The Red River War was pivotal in Texas history

by Jim Fish

Ozona—The Red River War was a pivotal series of conflicts that occurred in the Texas Panhandle and the neighboring regions in Oklahoma and Kansas between 1874 and 1875. The war was fought mainly between the US Army and several Native American tribes, to include the Comanche, Kiowa, Southern Cheyenne, and Arapaho. These tribes had robustly challenged the encroachment of settlers and the US government onto their lands in the Southern Plains since the first battle of Adobe Walls in 1864.

It was when these Native Americans attacked a group of thirty-some buffalo hunters in the second battle of Adobe Walls at the end of June in 1874 that the US Army command became determined to end the fighting; thus began the Red River War in the Fall the same year.

The Plains Indians were infuriated with the government’s failure to honor the terms of the Treaty of Medicine Lodge, signed in 1867. Their stand was that the US government had allowed buffalo hunters to decimate the bison herd, essential to their way of life, and to build a settlement in the middle of their agreed-upon hunting grounds.

Michael D. Pierce, from the Encyclopedia of Oklahoma History and Culture, “Many of the Indians, but by no means all, accepted their assigned reservations. Some continued to raid, using the reservations as safe havens from retaliation. The Comanche and Kiowa were somewhat restrained by the imprisonment of Kiowa leaders Satanta and Big Tree for their part in a raid in 1871 and the capture of 124 Comanche women and children in 1872, but the release of all these prisoners in 1873 led to intensified raiding. White settlers in Texas, Kansas, and Colorado were loud in their demand that the Army suppress these raids.” (Pierce – 2014)

Conflicts were sparked by a series of hostilities and violent encounters, paired with a declining bison herd, which was a key resource for the tribes. The government opted to end the warfare by forcibly suppressing any resistance and relocating the Native Americans onto reservations in Oklahoma.

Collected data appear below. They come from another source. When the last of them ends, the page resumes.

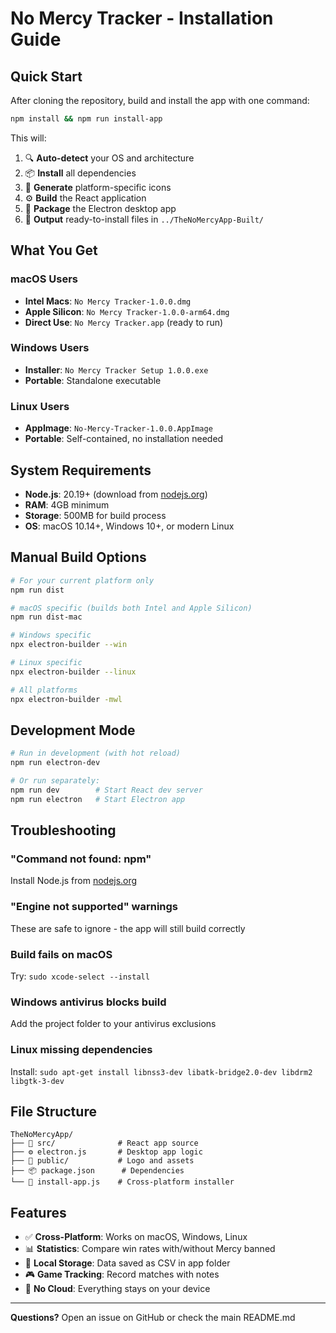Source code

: # No Mercy Tracker - Installation Guide

## Quick Start

After cloning the repository, build and install the app with one command:

```bash
npm install && npm run install-app
```

This will:

1. 🔍 **Auto-detect** your OS and architecture
2. 📦 **Install** all dependencies
3. 🎨 **Generate** platform-specific icons
4. ⚙️ **Build** the React application
5. 📱 **Package** the Electron desktop app
6. 📁 **Output** ready-to-install files in `../TheNoMercyApp-Built/`

## What You Get

### macOS Users

-   **Intel Macs**: `No Mercy Tracker-1.0.0.dmg`
-   **Apple Silicon**: `No Mercy Tracker-1.0.0-arm64.dmg`
-   **Direct Use**: `No Mercy Tracker.app` (ready to run)

### Windows Users

-   **Installer**: `No Mercy Tracker Setup 1.0.0.exe`
-   **Portable**: Standalone executable

### Linux Users

-   **AppImage**: `No-Mercy-Tracker-1.0.0.AppImage`
-   **Portable**: Self-contained, no installation needed

## System Requirements

-   **Node.js**: 20.19+ (download from [nodejs.org](https://nodejs.org))
-   **RAM**: 4GB minimum
-   **Storage**: 500MB for build process
-   **OS**: macOS 10.14+, Windows 10+, or modern Linux

## Manual Build Options

```bash
# For your current platform only
npm run dist

# macOS specific (builds both Intel and Apple Silicon)
npm run dist-mac

# Windows specific
npx electron-builder --win

# Linux specific
npx electron-builder --linux

# All platforms
npx electron-builder -mwl
```

## Development Mode

```bash
# Run in development (with hot reload)
npm run electron-dev

# Or run separately:
npm run dev        # Start React dev server
npm run electron   # Start Electron app
```

## Troubleshooting

### "Command not found: npm"

Install Node.js from [nodejs.org](https://nodejs.org)

### "Engine not supported" warnings

These are safe to ignore - the app will still build correctly

### Build fails on macOS

Try: `sudo xcode-select --install`

### Windows antivirus blocks build

Add the project folder to your antivirus exclusions

### Linux missing dependencies

Install: `sudo apt-get install libnss3-dev libatk-bridge2.0-dev libdrm2 libgtk-3-dev`

## File Structure

```
TheNoMercyApp/
├── 📱 src/              # React app source
├── ⚙️ electron.js       # Desktop app logic
├── 🎨 public/           # Logo and assets
├── 📦 package.json      # Dependencies
└── 🚀 install-app.js    # Cross-platform installer
```

## Features

-   ✅ **Cross-Platform**: Works on macOS, Windows, Linux
-   📊 **Statistics**: Compare win rates with/without Mercy banned
-   💾 **Local Storage**: Data saved as CSV in app folder
-   🎮 **Game Tracking**: Record matches with notes
-   🚫 **No Cloud**: Everything stays on your device

---

**Questions?** Open an issue on GitHub or check the main README.md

“At this stage, the army and the Indian Bureau in effect declared war on all Indians off their assigned reservations. Officers and Indian agents enrolled the Indians still present on the reservations and designated all others as ‘hostiles.’ The army planned a five-pronged campaign to put constant pressure on the Indians considered to be enemies. Army departmental boundaries were ignored, and troops were allowed to follow Indians onto the reservations.”

Under the leadership of commanders like Colonel Ranald S. Mackenzie from Fort Concho, the US military launched a series of campaigns to subdue the tribes, employing a strategy that targeted their food supplies and mobility. One of the more significant battles was the Battle of Palo Duro Canyon, where Mackenzie's forces destroyed numerous Native American villages, horses, and their vital winter supplies.

“The most famous encounter between the army and the Indians was at Palo Duro Canyon in the Texas Panhandle where the Fourth Cavalry, led by Col. Mackenzie, broke up a large encampment of Comanche, Kiowa, and Cheyenne, killing only a few Indians but capturing and slaughtering about fourteen hundred horses. 

“No one battle, however, accounted for the defeat of the Indians. It was rather the constant and unrelenting pressure brought to bear by the various columns, some of which remained in the field until January 1875. Indians who had fled the reservations began to return as early as October, and by the spring of 1875 only some bands of Kwahadi Comanche, led by Mow-way and Quanah Parker, were still at large. Mackenzie, now commanding at Fort Sill in Indian Territory, sent post interpreter Dr. J. J. Sturms to negotiate the surrender of these Indians. Quanah Parker's band came into Fort Sill on June 2, 1875, marking the end of the Red River War.” (Pierce – 2014)

The Red River War effectively ended the traditional way of life for the Southern Plains tribes and resulted in their relocation to reservations in Oklahoma, marking what some consider a significant and sorrowful chapter in both Texas and Native American history.